Er konnte demnach äußerst zufrieden sein, wenn da nicht die Schmerzen und allem voran die Übelkeit wären. Sie erfasste ihn ein jedes Mal, wenn er wieder versuchte, sich aufzurichten, damit er wenigstens besser sehen konnte. Und immer wieder sank er schnell in die Kissen zurück, denn der Schmerz war wirklich unerträglich, als hätte ihm jemand tatsächlich die Bauchdecke aufgeschlitzt. Sein Kopf brummte zudem und seine Augen machten noch weniger mit und lieferten nur unscharfe Bilder von einer braunen Zeltdecke und dem Holzgerüst, dass das Zelt aufrecht hielt.  

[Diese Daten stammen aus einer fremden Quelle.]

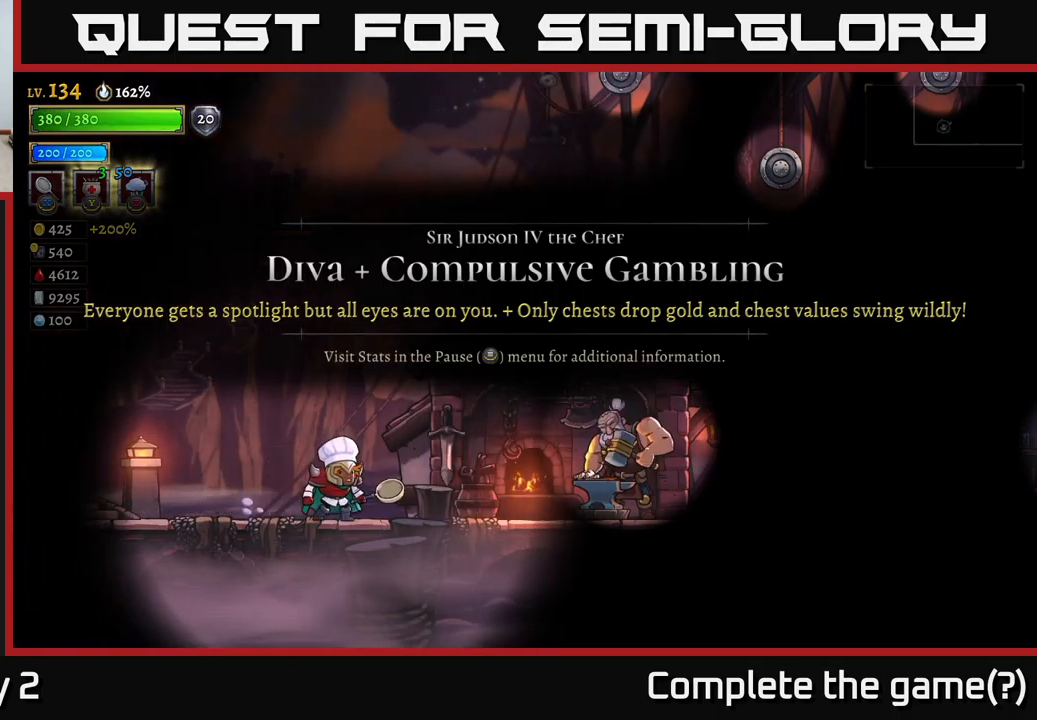
{"buttons": [], "left_stick": "left", "right_stick": "center", "events": [[400, "left_stick", "left"]]}
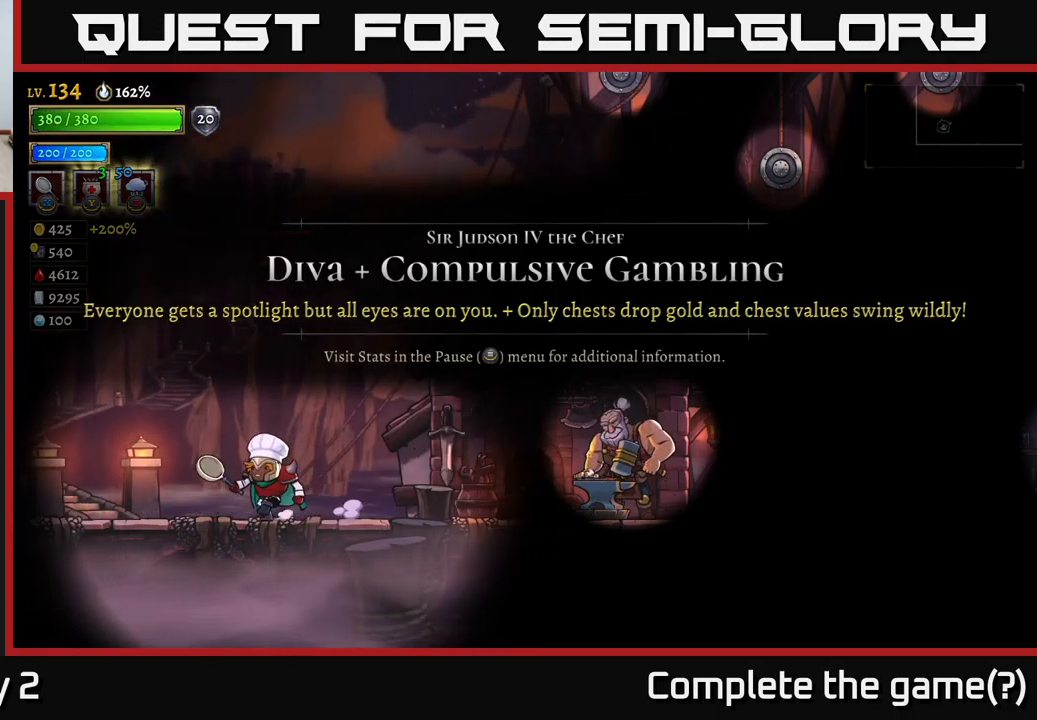
{"buttons": ["R2"], "left_stick": "right", "right_stick": "center", "events": [[183, "left_stick", "center"], [233, "left_stick", "right"], [383, "R2", "down"]]}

Es war schwierig, seine Hand nach dem Glas auszustrecken, es zu sich zu holen, ohne etwas zu verschütten und es dann irgendwie zu drehen, dass er daraus trinken konnte, ohne den Inhalt völlig daneben zu kippen. So vorsichtig und langsam er seine zitternde Hand auch bewegte, es ließ sich einfach nicht vermeiden, dass er wieder einige Tropfen daneben schüttete. Schließlich konnte er den letzten Inhalt in seinen Mund kippen und stellte das leere Glas zurück an seinen Platz. Er hatte keine Ahnung, wie er sich nachschenken sollte, wenn er wieder durstig war.  

Bis jetzt hatte es gereicht, doch nun waren die letzten Tropfen auch auf seinem Hemd und immer noch hatte sich keine lebende Seele in seinem Zelt blicken lassen. Die Langeweile war bald unerträglich und es stellte sich heraus, dass sein Kehle schon wieder nach Wasser verlangte, das er ihr aber nicht geben konnte. Kurz war er versucht, sich nachzuschenken, oder den Krug selbst zu sich zu holen, wenn er es nur geschafft hätte, die schwere Metallkanne hochzuheben.  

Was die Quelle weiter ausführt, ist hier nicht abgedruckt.